Stored data entries:
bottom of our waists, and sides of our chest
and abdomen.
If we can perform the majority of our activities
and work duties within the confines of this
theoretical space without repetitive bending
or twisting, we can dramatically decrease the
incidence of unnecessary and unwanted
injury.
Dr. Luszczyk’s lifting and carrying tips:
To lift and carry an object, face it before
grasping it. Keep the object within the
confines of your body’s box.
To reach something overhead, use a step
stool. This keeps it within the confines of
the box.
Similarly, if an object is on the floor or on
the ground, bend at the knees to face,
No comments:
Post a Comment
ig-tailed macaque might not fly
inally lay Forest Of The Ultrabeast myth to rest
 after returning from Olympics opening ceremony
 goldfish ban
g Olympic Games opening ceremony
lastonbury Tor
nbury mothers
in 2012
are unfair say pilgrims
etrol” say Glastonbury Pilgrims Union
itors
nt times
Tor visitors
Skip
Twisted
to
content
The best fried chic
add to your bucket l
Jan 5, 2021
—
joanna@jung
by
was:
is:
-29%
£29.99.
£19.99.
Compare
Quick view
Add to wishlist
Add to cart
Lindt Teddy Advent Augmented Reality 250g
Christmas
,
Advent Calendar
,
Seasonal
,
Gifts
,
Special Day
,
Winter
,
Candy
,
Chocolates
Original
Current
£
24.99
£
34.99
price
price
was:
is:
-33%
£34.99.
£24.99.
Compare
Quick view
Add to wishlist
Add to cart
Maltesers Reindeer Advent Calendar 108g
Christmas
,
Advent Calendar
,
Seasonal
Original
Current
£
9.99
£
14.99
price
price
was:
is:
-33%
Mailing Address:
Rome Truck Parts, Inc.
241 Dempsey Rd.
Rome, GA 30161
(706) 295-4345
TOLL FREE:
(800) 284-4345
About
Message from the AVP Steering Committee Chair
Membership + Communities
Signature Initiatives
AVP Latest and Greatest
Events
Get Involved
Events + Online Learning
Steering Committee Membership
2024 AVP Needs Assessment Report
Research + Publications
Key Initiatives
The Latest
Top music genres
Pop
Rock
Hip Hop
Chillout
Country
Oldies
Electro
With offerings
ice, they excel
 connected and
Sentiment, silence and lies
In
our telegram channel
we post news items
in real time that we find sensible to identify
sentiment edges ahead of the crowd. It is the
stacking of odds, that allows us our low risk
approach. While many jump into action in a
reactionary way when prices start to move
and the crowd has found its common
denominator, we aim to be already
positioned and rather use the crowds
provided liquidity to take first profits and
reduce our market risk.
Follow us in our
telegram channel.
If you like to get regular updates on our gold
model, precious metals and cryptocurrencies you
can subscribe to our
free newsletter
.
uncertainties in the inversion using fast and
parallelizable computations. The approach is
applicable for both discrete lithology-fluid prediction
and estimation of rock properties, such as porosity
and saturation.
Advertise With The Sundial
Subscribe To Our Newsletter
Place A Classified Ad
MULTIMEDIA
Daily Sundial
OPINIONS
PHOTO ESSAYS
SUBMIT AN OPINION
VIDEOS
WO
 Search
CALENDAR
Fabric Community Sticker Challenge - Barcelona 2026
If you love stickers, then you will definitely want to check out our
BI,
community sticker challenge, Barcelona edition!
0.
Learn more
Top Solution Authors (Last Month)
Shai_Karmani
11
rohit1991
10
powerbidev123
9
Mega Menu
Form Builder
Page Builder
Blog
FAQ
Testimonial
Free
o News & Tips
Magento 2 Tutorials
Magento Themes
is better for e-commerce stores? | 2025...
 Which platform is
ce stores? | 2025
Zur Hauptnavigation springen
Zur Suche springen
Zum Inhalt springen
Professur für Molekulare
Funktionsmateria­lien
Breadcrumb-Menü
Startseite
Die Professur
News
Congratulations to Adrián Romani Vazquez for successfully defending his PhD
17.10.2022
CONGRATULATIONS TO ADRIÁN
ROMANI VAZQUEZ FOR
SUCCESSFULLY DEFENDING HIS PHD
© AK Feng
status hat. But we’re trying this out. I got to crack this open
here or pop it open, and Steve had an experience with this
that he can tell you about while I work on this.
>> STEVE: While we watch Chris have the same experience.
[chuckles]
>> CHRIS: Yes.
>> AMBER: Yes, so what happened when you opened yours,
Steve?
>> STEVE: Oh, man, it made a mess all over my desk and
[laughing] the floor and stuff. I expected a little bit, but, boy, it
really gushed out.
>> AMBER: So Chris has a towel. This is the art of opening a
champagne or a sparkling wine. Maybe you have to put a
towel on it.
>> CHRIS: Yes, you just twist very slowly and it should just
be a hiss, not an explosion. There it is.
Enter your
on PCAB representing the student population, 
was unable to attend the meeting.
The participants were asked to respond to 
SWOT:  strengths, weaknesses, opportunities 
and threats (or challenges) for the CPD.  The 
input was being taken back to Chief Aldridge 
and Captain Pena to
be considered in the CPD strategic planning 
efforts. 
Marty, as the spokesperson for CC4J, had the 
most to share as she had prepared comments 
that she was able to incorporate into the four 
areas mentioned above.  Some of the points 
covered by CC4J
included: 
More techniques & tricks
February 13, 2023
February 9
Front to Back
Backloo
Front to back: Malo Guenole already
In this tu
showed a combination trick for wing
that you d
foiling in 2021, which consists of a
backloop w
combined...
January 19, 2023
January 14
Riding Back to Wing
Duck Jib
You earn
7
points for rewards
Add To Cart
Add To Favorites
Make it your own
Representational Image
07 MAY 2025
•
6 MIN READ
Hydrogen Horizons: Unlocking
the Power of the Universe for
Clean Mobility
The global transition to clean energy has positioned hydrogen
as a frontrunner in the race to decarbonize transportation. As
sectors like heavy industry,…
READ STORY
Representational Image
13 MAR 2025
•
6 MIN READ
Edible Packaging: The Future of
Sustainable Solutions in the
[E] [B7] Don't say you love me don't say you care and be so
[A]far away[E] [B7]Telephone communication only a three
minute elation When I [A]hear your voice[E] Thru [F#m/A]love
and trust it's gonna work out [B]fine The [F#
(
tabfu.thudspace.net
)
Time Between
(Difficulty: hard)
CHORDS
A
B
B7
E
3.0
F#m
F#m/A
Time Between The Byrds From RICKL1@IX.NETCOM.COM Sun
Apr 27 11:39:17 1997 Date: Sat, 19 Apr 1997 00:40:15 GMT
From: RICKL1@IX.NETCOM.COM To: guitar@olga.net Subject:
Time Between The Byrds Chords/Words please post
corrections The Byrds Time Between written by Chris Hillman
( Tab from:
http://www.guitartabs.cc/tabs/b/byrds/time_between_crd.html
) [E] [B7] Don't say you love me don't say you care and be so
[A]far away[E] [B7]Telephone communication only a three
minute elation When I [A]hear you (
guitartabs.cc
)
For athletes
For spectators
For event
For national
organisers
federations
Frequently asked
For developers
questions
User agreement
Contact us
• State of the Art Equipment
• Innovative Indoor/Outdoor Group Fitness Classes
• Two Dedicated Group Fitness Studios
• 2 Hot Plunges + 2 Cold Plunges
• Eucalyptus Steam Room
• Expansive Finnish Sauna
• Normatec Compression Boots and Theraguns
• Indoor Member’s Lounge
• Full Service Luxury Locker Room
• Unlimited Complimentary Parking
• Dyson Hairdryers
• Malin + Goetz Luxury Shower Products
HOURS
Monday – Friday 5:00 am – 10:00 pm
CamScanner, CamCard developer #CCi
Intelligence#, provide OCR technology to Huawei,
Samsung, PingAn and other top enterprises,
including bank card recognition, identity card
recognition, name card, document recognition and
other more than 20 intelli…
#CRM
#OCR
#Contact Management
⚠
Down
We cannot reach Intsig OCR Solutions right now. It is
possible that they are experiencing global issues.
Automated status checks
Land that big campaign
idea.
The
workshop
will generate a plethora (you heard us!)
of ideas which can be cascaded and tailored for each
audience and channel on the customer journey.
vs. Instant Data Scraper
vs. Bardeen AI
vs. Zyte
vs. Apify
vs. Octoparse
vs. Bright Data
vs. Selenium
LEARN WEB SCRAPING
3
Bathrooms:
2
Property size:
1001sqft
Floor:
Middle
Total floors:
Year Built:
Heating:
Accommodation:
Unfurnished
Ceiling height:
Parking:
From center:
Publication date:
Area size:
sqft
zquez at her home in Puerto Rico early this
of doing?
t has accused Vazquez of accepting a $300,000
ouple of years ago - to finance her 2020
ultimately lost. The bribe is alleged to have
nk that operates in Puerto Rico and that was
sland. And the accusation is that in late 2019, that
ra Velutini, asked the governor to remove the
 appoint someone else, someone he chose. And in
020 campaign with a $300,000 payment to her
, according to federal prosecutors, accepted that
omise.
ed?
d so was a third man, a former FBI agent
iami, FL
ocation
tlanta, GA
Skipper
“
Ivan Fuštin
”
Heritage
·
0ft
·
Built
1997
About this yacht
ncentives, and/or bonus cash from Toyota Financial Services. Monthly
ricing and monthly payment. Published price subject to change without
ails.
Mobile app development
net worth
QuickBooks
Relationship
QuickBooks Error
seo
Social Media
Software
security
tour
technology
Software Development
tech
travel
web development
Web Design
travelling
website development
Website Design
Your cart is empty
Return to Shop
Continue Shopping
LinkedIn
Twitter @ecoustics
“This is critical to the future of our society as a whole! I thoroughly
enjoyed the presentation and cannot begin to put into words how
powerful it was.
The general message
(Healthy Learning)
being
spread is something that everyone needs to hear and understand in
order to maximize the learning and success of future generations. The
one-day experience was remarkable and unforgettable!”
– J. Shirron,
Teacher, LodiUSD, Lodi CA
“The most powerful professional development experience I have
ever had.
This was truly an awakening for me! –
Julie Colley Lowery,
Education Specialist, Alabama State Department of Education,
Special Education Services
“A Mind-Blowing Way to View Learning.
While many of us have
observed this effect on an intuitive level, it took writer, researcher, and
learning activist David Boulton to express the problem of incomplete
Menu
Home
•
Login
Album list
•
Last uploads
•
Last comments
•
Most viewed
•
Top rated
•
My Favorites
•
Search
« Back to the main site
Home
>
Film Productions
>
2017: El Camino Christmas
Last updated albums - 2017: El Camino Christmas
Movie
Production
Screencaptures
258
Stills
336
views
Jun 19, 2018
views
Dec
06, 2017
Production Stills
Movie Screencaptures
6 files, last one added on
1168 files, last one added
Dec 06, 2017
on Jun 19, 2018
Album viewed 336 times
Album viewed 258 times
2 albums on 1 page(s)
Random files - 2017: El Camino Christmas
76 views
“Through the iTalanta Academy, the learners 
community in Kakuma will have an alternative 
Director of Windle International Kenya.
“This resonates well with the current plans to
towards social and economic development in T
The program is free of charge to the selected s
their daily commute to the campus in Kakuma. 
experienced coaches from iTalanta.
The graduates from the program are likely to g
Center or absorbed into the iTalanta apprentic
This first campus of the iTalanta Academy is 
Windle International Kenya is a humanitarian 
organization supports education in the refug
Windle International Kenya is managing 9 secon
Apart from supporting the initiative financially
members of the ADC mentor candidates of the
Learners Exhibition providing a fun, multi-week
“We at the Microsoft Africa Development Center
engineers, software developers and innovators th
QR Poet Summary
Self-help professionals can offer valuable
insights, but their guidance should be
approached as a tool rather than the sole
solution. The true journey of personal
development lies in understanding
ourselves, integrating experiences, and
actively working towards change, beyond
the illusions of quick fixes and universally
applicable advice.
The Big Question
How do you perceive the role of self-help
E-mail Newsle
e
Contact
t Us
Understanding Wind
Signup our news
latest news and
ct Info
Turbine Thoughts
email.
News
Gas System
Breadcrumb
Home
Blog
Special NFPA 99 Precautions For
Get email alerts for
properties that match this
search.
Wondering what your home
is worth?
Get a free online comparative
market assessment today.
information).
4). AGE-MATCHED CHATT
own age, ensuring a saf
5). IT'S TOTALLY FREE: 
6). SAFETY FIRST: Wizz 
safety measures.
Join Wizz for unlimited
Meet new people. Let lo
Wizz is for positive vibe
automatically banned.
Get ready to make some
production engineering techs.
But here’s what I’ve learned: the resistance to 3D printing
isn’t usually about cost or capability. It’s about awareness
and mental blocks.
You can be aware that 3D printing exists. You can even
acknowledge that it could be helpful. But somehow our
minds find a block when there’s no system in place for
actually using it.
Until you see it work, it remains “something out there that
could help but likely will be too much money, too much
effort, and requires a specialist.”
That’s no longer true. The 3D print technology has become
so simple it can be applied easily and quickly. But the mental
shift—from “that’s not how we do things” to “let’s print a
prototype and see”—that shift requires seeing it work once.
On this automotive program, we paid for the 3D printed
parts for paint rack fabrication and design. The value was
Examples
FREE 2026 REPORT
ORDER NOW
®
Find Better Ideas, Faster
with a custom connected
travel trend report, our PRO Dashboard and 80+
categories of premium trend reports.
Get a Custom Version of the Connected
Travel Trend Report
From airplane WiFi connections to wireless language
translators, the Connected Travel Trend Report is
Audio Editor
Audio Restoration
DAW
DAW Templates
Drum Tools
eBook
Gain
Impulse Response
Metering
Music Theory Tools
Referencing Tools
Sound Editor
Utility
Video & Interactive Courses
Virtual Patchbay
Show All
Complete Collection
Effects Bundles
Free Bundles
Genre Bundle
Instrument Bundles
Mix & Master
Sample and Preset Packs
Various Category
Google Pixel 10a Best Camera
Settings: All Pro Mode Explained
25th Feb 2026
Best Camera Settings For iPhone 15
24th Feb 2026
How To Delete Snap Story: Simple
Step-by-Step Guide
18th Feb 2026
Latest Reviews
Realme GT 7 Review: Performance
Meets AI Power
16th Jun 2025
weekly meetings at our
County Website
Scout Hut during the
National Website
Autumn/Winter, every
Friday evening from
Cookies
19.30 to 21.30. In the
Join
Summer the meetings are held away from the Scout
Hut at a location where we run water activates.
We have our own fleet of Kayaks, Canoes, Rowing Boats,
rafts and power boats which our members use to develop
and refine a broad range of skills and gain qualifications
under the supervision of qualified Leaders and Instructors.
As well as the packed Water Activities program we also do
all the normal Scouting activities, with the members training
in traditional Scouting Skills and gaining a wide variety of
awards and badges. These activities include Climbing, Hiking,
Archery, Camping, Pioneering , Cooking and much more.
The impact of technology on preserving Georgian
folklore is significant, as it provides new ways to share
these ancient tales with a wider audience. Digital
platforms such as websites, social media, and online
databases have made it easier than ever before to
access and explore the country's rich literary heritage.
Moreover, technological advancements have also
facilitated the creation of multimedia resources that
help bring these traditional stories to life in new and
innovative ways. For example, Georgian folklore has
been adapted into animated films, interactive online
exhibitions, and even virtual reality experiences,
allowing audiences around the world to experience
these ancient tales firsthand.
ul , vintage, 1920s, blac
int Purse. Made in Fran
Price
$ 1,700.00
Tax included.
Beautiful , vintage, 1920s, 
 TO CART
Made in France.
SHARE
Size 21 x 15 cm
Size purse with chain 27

__Work order__
Look above for the line containing "ncentives, and/or bonus" and the line containing "the main site". Transcribe both, with the lines between them, exactly.

__Answer to the exercise__
ncentives, and/or bonus cash from Toyota Financial Services. Monthly
ricing and monthly payment. Published price subject to change without
ails.
Mobile app development
net worth
QuickBooks
Relationship
QuickBooks Error
seo
Social Media
Software
security
tour
technology
Software Development
tech
travel
web development
Web Design
travelling
website development
Website Design
Your cart is empty
Return to Shop
Continue Shopping
LinkedIn
Twitter @ecoustics
“This is critical to the future of our society as a whole! I thoroughly
enjoyed the presentation and cannot begin to put into words how
powerful it was.
The general message
(Healthy Learning)
being
spread is something that everyone needs to hear and understand in
order to maximize the learning and success of future generations. The
one-day experience was remarkable and unforgettable!”
– J. Shirron,
Teacher, LodiUSD, Lodi CA
“The most powerful professional development experience I have
ever had.
This was truly an awakening for me! –
Julie Colley Lowery,
Education Specialist, Alabama State Department of Education,
Special Education Services
“A Mind-Blowing Way to View Learning.
While many of us have
observed this effect on an intuitive level, it took writer, researcher, and
learning activist David Boulton to express the problem of incomplete
Menu
Home
•
Login
Album list
•
Last uploads
•
Last comments
•
Most viewed
•
Top rated
•
My Favorites
•
Search
« Back to the main site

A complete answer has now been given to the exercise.